According to Snider, the system sent a letter to all affected parties and is offering a free 24-month membership of Experien’s IdentityWorks, a credit- and identity-monitoring program.

“There is no evidence that this incident is related to any other recent governmental entity events,” Snider said.

While the incident appears isolated, it prompts questions about the robustness of public pension plans’ cybersecurity infrastructure.
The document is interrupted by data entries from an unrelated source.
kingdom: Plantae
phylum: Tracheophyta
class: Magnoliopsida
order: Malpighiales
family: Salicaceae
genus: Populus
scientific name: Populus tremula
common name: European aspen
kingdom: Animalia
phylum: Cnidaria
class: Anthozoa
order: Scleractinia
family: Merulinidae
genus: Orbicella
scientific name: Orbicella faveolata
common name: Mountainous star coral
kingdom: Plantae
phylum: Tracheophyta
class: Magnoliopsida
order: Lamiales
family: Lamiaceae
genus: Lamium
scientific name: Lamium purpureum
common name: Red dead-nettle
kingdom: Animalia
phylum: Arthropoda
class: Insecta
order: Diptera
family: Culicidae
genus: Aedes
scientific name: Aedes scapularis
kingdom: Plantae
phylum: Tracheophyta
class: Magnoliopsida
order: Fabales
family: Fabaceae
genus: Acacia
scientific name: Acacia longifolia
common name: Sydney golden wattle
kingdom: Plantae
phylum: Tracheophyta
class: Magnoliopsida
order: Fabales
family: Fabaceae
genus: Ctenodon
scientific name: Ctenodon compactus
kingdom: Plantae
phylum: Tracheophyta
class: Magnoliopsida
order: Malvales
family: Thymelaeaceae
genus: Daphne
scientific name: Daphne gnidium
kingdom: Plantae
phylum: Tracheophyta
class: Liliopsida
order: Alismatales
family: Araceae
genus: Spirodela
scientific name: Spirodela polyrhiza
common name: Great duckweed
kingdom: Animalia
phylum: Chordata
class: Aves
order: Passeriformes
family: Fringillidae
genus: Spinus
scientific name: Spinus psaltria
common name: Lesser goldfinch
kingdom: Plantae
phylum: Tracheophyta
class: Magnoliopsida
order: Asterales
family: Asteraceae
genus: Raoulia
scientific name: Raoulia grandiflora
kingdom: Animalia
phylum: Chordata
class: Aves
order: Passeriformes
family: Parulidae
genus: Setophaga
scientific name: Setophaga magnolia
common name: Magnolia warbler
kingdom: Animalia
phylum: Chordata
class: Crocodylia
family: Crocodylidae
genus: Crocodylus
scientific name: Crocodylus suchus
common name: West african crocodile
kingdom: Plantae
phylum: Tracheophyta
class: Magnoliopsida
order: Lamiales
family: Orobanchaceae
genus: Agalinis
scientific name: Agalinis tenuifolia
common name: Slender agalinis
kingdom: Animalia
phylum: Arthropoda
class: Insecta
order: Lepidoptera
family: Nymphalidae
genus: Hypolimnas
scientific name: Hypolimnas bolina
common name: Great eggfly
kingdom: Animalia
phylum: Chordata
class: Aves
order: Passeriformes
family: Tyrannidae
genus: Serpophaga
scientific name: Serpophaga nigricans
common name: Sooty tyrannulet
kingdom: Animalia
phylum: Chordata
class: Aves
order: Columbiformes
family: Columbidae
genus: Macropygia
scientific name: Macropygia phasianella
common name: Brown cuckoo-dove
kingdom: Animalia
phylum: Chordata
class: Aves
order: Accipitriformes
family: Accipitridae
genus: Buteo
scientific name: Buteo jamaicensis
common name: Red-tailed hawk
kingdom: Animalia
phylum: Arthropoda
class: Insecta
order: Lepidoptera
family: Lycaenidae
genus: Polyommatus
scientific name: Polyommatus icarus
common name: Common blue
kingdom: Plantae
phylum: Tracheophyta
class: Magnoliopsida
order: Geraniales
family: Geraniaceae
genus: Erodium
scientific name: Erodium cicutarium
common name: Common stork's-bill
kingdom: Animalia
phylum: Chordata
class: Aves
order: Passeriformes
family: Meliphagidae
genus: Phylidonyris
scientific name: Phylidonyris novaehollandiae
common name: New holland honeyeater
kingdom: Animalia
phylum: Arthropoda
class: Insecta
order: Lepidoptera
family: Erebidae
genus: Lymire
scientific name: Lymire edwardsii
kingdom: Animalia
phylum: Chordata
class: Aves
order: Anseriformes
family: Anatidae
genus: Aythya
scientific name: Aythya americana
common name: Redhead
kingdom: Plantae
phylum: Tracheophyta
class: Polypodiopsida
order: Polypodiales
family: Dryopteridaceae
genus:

For cybersecurity expert Anthony James, who is the vice president of product marketing at InfoBlox, these attacks are routine and often start with familiar strategies like spamming and phishing.

“It really isn’t a game of hacking,” James told II. “It’s the fact that a user accidentally volunteered this information, either on email or social media.”

An attack is typically a result of the perpetrator engaging with a user who “has some type of privilege over a system,” James said. For example, a perpetrator may use information found on LinkedIn or a company’s website to target employees who have access to specific information. James said attackers often harvest this data before crafting their attack.

The potential implications of a data breach are large and widespread, James said: “Once you get access into a trusted environment, like email, you’re basically unlocking whatever the attacker wants.”

Even asset managers that are better equipped financially than most public pension funds can’t completely seal themselves off from threats. In an October survey, KPMG found that only 11 percent of 1,300 global respondents, which included private equity, hedge funds, and asset managers, were prepared for a cyberattack. Seventy percent of those were hoping for an industry-wide solution that would address increasingly common ransomware demands. The pandemic and remote work has made the problem worse. Last October, six months into the pandemic, more than a quarter of family offices reported a data breach.

To avoid these kinds of routine attacks, James urged companies to enact basic cybersecurity practices, such as two-factor authentication, and adopt a “zero trust” philosophy. The zero trust philosophy encourages users to distrust everything within the network, requiring multiple layers of access. For instance, a user may be able to access multiple devices, but they may be prompted each time they sign on to verify his location. While these measures are familiar to many finance professionals, they’re still not in place everywhere.

“Zero trust, both as a framework and a technology, is a way to circumvent these gaps in the cybersecurity awareness of users and technologies,” James said.